* **Selected excerpt**
________________
For American companies, tapping these new consumers would be a boon. Apple Chief Executive Officer Tim Cook has cited China’s growing middle class as a reason to be optimistic about his company’s future. Starbucks CEO Howard Schultz said recently that he plans to open 2,500 new coffee shops in China over the next five years. Boeing estimates that China will purchase more than $1 trillion worth of new planes over the next two decades to serve its growing middle class.

Do we really want to start a trade war with the second largest economy on the planet? Absolutely not! That would be economic suicide.

Trump Should Embrace Trade With China, Not Punish It

The big question is whether American companies will ever have fair and free access to those Chinese shoppers. China’s policy makers have placed restrictions on all kinds of US products, from the number of Hollywood films shown in China’s theaters to the amount of chicken served on Chinese dinner tables and on and on. They also promote state-owned and local companies over international competitors through subsidies and other support.

That’s why it should be a top priority for the US to pry open China’s markets and push for fairer treatment, not start a trade war. The US government has already been negotiating a bilateral investment treaty, which would help achieve those goals, and the Trump administration should pursue its completion.

Yet China expert Michael Shuman, author of “Confucius: And the World He Created,” believes President Trump should go even further in negotiating trade relations with China. Shuman believes the US should seriously consider an exclusive full-fledged free-trade pact with China as soon as possible in the new administration. And why not with the TPP headed for the ash heap?
________________
Saved entries
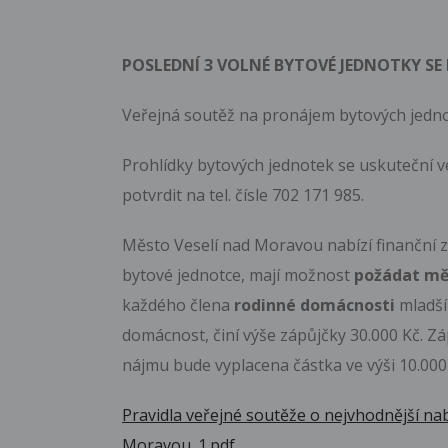
POSLEDNÍ 3 VOLNÉ BYTOVÉ JEDNOTKY SE
Veřejná soutěž na pronájem bytových jednot
Prohlídky bytových jednotek se uskuteční ve 
potvrdit na tel. čísle 702 171 985.
Město Veselí nad Moravou nabízí finanční z
bytové jednotce, mají možnost
požádat měs
každého člena
rodinné domácnosti
mladší
domácnost, činí výše zápůjčky 30.000 Kč. Z
nájmu bude vyplacena částka ve výši 10.00
Pravidla veřejné soutěže o nejvhodnější na
Moravou_1.pdf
________________
* **Task directions**
According to the piece on US trade with China, why should prying open China's markets and pushing for fairer treatment be a top priority for the US?

* **Solution below**
China's policy makers restrict many US products, from the number of Hollywood films shown in Chinese theaters to the amount of chicken served on Chinese dinner tables. They also favor state-owned and local companies over international competitors through subsidies and other support, so it is uncertain whether American companies will ever have fair and free access to Chinese shoppers.